There was a collection of views of New Orleans, and of Washington DC, with the streets full of antique-looking cars, and the skies tinted peculiar shades of pink and pale blue. There were postcards that were actually paintings of spectacular scenery in the Far American West, of tree-ferns in Hawaii, and stands of azalea-bushes in Florida, colored in not-quite-natural hues. Taken all together, they offered an entrancing view into another world, another time. They exuded – and still do – a faint and evocative smell of old paper. Some of them were even places that I had seen myself, and a few were of local landmarks; sequoia trees in Northern California, like the Devil’s Gate Dam, a nearly-empty reservoir in La Crescenta, and the old Arroyo Seco Hotel, within eyesight practically, of the B’s mansion.
The elder B’s and their older children traveled widely, so Grandpa Jim and Mom explained to me, when I showed them the postcards. Mom ventured a guess that perhaps the cards were brought back for Markie, the invalid little boy who was never strong enough to venture much of anywhere. So, his parents, his older brothers and sister, wherever they traveled, by train or steamship, they picked up handfuls of postcards, and brought them home for Markie – although the oldest of them would have predated his birth by a good few years.
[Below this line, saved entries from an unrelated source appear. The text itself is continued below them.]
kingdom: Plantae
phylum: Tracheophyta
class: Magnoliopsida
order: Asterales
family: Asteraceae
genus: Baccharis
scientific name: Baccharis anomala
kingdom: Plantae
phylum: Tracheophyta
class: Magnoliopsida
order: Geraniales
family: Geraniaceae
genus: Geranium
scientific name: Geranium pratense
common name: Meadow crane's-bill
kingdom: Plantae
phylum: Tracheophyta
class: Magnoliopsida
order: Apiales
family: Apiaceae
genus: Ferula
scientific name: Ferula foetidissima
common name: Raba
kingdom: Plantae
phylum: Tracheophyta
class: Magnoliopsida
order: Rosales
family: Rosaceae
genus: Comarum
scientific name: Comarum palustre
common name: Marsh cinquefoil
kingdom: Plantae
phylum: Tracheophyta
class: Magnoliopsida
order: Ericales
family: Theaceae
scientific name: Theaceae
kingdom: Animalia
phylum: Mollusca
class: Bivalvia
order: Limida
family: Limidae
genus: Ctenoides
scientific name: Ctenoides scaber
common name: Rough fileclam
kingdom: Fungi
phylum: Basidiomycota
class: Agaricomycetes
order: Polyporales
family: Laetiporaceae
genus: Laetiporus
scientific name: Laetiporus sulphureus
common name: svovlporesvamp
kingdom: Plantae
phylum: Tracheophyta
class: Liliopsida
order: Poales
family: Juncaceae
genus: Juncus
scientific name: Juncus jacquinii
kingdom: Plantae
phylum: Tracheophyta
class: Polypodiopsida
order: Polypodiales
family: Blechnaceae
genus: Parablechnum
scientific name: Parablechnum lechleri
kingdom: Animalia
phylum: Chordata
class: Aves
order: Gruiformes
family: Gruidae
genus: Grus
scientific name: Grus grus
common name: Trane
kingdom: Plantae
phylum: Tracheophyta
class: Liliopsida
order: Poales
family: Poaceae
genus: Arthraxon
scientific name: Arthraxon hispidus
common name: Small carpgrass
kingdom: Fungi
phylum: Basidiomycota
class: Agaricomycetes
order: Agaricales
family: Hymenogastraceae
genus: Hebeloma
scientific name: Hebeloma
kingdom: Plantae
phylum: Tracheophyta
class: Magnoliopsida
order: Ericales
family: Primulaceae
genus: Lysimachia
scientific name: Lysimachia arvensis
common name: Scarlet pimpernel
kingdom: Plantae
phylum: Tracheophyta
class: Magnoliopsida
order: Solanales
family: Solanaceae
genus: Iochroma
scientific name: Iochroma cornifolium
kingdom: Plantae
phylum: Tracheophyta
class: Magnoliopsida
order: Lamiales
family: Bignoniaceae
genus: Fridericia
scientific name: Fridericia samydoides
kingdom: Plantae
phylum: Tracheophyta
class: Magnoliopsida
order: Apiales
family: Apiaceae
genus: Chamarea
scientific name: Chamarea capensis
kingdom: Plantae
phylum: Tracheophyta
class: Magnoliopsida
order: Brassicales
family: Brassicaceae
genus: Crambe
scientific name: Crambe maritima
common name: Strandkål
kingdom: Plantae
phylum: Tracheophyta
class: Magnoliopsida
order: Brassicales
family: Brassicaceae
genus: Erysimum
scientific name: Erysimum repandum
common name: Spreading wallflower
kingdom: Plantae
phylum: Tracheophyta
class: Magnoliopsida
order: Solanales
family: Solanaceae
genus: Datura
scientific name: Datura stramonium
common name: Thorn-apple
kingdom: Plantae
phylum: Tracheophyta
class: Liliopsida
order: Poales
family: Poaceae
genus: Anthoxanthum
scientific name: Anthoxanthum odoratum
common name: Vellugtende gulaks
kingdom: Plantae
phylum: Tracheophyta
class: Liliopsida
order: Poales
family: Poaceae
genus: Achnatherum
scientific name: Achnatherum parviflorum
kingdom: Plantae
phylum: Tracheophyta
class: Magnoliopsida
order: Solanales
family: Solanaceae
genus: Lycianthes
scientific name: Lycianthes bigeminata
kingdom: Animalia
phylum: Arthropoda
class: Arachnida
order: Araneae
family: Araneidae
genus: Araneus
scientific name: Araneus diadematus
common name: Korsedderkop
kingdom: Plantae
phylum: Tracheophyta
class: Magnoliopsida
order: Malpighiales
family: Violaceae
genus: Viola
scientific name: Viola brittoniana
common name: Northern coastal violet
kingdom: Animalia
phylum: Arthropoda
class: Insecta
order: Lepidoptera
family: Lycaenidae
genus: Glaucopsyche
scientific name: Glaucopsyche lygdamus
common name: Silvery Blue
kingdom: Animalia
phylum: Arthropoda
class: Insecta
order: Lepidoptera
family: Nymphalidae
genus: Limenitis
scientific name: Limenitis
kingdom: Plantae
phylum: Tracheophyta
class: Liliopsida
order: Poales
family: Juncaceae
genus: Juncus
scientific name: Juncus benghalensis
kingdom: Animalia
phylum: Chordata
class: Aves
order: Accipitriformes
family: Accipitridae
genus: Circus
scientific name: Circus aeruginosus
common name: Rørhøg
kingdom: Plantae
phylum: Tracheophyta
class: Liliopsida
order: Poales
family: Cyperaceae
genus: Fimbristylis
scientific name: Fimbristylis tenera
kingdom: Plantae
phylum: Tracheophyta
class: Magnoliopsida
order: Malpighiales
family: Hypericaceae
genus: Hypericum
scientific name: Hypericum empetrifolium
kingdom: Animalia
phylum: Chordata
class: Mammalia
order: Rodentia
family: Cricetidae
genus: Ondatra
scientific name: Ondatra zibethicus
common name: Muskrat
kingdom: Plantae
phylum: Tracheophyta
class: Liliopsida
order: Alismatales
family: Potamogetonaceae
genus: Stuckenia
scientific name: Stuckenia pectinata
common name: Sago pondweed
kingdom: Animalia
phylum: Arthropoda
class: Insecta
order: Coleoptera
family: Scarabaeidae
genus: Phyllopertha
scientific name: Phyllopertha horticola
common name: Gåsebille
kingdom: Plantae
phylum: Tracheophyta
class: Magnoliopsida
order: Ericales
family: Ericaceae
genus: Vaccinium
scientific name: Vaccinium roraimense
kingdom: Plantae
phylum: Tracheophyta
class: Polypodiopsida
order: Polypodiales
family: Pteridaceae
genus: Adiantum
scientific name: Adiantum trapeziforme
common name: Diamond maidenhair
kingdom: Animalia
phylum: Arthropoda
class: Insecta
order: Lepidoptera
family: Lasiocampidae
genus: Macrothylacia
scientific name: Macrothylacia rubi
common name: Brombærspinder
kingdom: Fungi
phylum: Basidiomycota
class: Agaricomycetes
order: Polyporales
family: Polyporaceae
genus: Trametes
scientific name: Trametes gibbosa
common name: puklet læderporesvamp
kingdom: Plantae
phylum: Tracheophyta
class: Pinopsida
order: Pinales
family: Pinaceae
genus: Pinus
Perhaps the senior B’s had made a habit of this all throughout their marriage, and travels. Over all those decades, the postcards had gravitated from across the world to the neo-Gothic mansion on the edge of the Arroyo Seco, tucked into a purse or train-case, perhaps a suitcase with hotel-stickers on it. Going from there to a desk, to a box in a closet with a bunch of other oddments – until the day they came to me.
I’ve had them ever since; maybe the old box of postcards, with their vivid link to a not-quite-out-of-touch past was what set me off on a love of history and travel. Or maybe I would have come to that anyway.